Taiwan’s science ministry warned that spending cuts as a result of legislation passed by Taiwan’s opposition last week could hit funding for semiconductors and AI.
Social media
Trump asked the US Supreme Court to delay the pending TikTok ban in the United States, which would come into effect on January 19th (a day before Trump takes office), if the company cannot be sold.
Musk de-monetized people on Twitter arguing against H1B visas.
AI
OpenAI
The Information reported that in an undisclosed agreement between Microsoft and OpenAI last year (2023), the companies agreed to consider AGI reached only when OpenAI develops systems that have the “capability” to generate the profit cap for early investors such as Microsoft: around $100 billion.
The determination of whether AGI is achieved is significant, because OpenAI’s non-profit board—which nominally controls OpenAI, and whose duty is specified as being to humanity rather than investors—is tasked with making the determination, when appropriate, that AGI has been attained, which has the consequence that AGI systems are excluded from commercial agreements with Microsoft and other investors. This has been called the “AGI clause”.

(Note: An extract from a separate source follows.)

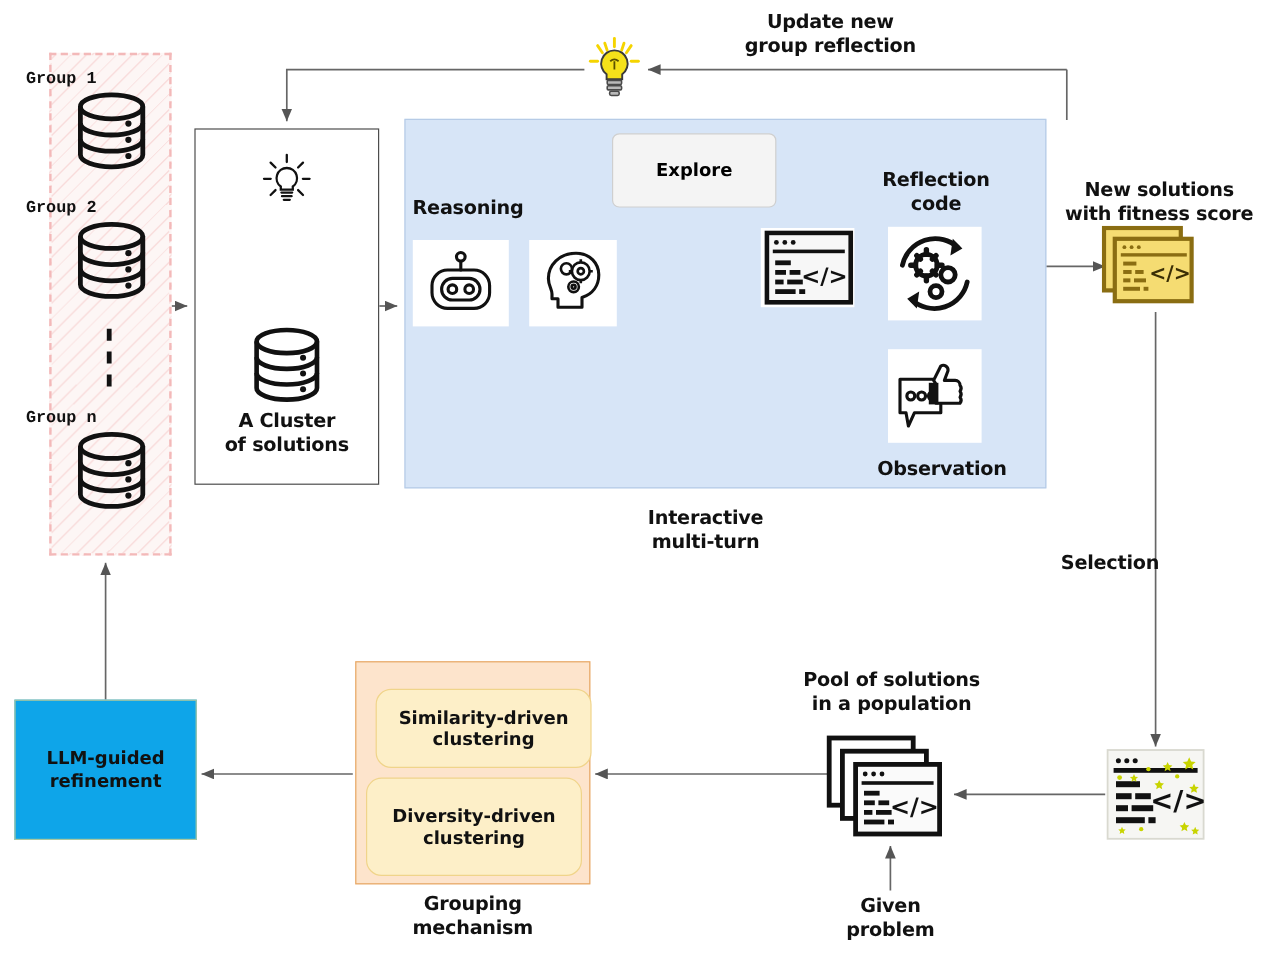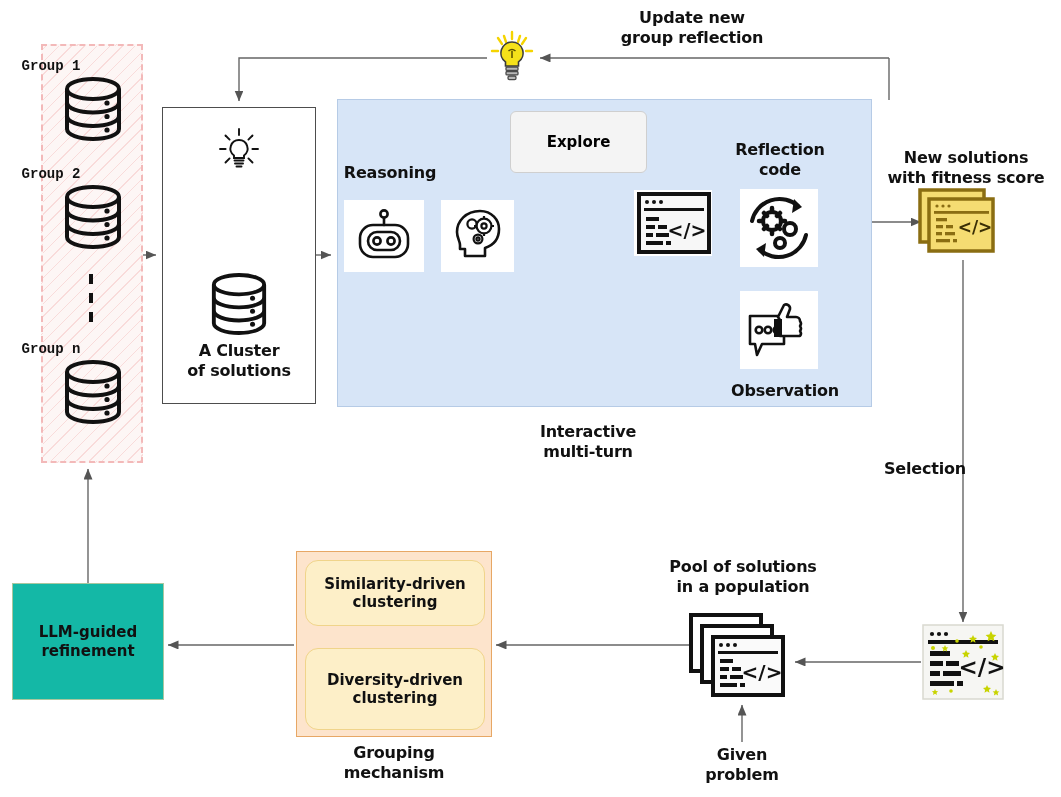"Similarity-driven" div.cluster-pill { margin-left: none -> 8px; top: 8px -> 22px }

In recent weeks, there have been reports that OpenAI wants to remove the AGI clause. On Friday, OpenAI outlined their plan to shift to a new for-profit structure, a public-benefit corporation. Miles Brundage, who recently quit OpenAI and had led policy there, commented that he had serious concerns about the plan: “I worry about the non-profit being a side thing that gives license to the PBC to become even more of a “normal company,” while not compensating in key areas where this move could be detrimental (e.g. opposition to sensible regulation).”
Microsoft is working to reduce its reliance on OpenAI and integrate non-OpenAI models into 365 co-pilot products.
The family of OpenAI whistleblower Suchir Balaji are demanding that the FBI investigate his death. They have also hired their own private investigator and did a second autopsy. They say: “Suchir’s apartment was ransacked , sign of struggle in the bathroom and looks like some one hit him in bathroom based on blood spots.”
DeepSeek
Chinese AI lab Deepseek released a model on par with Claude 3.5/GPT-4o, trained for “just” $5M. By doing “everything right,” and being very familiar with the architecture, DeepSeek is able to punch way above its weight. In aggregate, our forecasters believe there’s roughly a 3.5% chance (range: 1% to 7%) that a DeepSeek model will be outperforming the best OpenAI model on December 31, 2025.
Natural disasters
Geological evidence suggests that there's a 1 in 6 chance of a massive volcanic eruption this century. According to Lloyd’s, this would potentially reduce global GDP by 0.2% to 0.7% over 5 years and temporarily cool the globe by perhaps 1C, though this would be an average, and the impact on some regions would be much greater.